Aside from the fact that, in my opinion, the language of the policy here involved is clear and unambiguous so that the rule of construction which .resolves ambiguities against the Insurance Company is never reached, the overwhelming weight of authority in the United States has decided the question in favor of the contention made by appellant in the instant case. As is stated in Judge Carney’s opinion, six states have construed either the identical language used in the policy here involved, or similar language, in favor of the contention of the appellant Insurance Company, whereas only three jurisdictions have held otherwise.

In addition, the issuance by appellant of policy 133399-57M dated April 1, 1957, in place and instead of policy 68-35942 issued October 29, 1927, amounts to an accord and satisfaction which would eliminate appellee’s claim. *134Especially is this true in view of the fact that the new policy 133399-57M contains a rider which expressly provides that it is made part of said policy and that, "in consideration of the discontinuance of coverage under policy No. 68-35942”, the new policy was issued. Judge Carney’s opinion disallows this defense of the Insurance Company on the ground that the rider was attached to the new policy without any consideration, because Mr. Burk, the insured, had no benefits under the new policy which he did not have under the old policy. In my opinion, the fallacy of this lies in the fact that the Insurance Company did not have to issue the new policy at all, and when it did issue it in the place and stead of the old policy and same was accepted by the insured, Mr. Burk, with this rider attached, there was ample consideration for cancellation of the old policy independent of the Insurance Company’s right to cancel the old one under the provisions of same. In any event, this question is foreclosed in Tennessee hy the provisions of Sections 24-706 and 24-707 T.C.A., which are as follows:

"24-706. Receipts and releases. — All receipts, releases, and discharges in writing, whether of a debt of record or a contract under seal, or otherwise, shall have effect according to the intention of the parties thereto.”
“24-707. Settlements of debts. ■ — ■ All settlements in writing, made in good faith, for the composition of debts, shall be taken as evidence, and held to operate, according to the intention of the parties, although no release under seal is given, and no new consideration has passed.”
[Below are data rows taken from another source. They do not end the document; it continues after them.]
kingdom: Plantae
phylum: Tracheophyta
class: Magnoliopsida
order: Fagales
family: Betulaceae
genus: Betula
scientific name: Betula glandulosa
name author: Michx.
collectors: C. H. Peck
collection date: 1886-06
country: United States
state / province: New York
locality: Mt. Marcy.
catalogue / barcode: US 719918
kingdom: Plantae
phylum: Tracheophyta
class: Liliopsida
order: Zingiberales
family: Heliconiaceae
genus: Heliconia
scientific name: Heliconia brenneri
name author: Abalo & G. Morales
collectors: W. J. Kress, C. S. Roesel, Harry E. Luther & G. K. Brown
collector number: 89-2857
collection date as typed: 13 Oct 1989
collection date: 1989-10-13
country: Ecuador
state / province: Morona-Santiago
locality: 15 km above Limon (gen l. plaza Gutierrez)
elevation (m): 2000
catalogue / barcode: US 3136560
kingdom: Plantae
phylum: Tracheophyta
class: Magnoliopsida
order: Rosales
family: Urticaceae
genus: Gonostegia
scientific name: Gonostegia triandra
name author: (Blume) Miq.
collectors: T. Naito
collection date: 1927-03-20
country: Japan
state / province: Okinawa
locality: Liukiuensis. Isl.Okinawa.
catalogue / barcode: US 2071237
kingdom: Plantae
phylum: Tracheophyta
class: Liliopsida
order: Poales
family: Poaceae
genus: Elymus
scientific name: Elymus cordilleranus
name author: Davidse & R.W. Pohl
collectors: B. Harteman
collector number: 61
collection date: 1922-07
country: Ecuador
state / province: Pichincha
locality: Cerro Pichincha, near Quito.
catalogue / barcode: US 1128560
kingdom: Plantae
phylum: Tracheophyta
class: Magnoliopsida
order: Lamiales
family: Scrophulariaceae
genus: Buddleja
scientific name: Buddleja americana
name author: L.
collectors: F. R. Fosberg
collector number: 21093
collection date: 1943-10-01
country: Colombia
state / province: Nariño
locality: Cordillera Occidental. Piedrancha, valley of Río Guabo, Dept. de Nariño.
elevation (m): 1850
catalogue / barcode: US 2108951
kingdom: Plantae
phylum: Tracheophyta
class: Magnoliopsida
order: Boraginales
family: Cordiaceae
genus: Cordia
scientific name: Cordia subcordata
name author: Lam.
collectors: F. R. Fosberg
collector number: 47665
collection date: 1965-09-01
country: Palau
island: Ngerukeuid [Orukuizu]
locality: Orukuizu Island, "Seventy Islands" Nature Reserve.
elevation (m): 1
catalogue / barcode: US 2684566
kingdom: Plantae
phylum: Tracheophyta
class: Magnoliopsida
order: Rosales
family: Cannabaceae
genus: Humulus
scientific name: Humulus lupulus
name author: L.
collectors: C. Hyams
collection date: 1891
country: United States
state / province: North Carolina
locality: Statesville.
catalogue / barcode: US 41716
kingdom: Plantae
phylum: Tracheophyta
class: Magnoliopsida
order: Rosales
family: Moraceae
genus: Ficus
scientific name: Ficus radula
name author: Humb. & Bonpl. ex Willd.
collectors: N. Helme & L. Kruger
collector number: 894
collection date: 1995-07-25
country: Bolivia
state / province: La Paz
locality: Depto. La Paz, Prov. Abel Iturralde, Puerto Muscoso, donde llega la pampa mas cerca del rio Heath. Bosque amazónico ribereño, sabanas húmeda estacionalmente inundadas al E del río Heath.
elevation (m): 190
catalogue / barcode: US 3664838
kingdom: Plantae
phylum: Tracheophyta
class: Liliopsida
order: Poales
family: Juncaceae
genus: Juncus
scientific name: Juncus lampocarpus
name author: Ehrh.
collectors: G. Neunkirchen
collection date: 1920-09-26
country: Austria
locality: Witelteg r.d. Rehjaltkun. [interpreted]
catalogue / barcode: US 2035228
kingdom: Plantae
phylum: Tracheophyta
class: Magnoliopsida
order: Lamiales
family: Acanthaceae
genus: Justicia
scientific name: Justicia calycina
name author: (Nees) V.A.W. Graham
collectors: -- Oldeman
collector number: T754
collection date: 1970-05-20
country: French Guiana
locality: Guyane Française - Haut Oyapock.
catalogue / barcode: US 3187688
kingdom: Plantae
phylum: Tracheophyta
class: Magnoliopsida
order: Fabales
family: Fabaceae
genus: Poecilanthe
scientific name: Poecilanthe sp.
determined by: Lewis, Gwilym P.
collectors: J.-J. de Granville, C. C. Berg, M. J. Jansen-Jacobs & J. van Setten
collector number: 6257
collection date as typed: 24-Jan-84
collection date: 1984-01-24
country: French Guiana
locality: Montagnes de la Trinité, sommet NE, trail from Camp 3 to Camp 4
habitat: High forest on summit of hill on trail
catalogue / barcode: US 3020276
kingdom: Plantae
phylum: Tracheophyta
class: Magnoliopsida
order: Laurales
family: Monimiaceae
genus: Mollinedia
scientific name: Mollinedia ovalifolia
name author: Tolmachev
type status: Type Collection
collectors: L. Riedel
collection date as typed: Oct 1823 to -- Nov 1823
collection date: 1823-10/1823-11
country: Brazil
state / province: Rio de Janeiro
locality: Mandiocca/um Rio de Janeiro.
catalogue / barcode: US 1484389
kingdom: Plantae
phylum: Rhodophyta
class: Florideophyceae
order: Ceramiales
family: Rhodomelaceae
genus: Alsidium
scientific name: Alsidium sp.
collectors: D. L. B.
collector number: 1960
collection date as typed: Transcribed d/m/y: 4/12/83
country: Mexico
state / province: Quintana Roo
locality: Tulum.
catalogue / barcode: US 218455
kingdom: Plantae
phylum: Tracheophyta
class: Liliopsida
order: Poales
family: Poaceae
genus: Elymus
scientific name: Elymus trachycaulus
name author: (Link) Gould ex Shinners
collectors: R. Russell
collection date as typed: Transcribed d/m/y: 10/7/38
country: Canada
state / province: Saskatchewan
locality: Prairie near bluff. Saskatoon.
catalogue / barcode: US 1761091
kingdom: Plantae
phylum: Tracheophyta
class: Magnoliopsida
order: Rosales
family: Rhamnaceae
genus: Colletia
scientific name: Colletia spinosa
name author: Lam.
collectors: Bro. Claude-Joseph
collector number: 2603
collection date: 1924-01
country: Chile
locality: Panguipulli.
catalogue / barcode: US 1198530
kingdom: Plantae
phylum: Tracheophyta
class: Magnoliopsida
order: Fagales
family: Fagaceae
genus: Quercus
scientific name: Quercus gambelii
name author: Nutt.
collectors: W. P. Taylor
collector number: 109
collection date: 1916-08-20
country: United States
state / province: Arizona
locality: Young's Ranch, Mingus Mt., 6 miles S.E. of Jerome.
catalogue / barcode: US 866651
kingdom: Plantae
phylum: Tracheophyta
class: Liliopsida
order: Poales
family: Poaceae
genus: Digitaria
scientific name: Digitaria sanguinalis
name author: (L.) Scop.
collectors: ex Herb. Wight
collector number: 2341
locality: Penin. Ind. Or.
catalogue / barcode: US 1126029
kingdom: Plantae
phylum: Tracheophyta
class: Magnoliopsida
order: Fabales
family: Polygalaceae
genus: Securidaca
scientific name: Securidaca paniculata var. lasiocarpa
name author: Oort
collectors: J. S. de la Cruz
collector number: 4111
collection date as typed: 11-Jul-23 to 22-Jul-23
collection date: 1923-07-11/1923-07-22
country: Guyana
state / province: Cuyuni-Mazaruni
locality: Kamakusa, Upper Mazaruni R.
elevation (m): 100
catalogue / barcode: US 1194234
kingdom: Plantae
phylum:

For the reasons stated, it is my opinion that appellant’s Assignments or Error I and II should both be sustained and complainant’s suit dismissed.

*135I also dissent from that part of Judge Carney’s opinion which, sustains Assignment of Error III to the extent, only, that it reverses the Chancellor’s ruling cancelling-policy No. 133399-57M, but permits complainant to recover under the provisions of policy No. 68-35942 without payment of any premiums thereon subsequent to April 1,1957. Complainant’s annual tender of the premiums for this old policy did not amount to payment of same. If he is entitled to recover under the provisions of the old policy, which, in my opinion he is not, he should, at least, have been required to pay the premiums on same since April 1, 1957. All that his tenders could avail him would be to relieve him from liability for interest on such premiums. Gracy v. Potts, 63 Tenn. 395, 396-397; Lincoln Savings Bank v. Ewing, 80 Tenn. 598, 607; Province v. Mitchell, 44 Tenn.App. 115, 126, 312 S.W.(2d) 861, 866. It seems clear to me that if any claim had been made under the new policy, on any risk therein insured against, appellant would have been liable, the premiums on that policy having been paid; and, if in addition thereto complainant is entitled to recover under the provisions of the old policy, he should at least be required to pay the premiums in arrears on same.

The net result is, that, in my opinion, the decree of the lower court should be reversed in its entirety and ap-pellee’s suit dismissed; but, in any event, even if the majority view prevails and he be permitted to recover under the terms of his old policy, he should nevertheless, in that case, be required to pay all premiums which have accrued since April 1, 1957.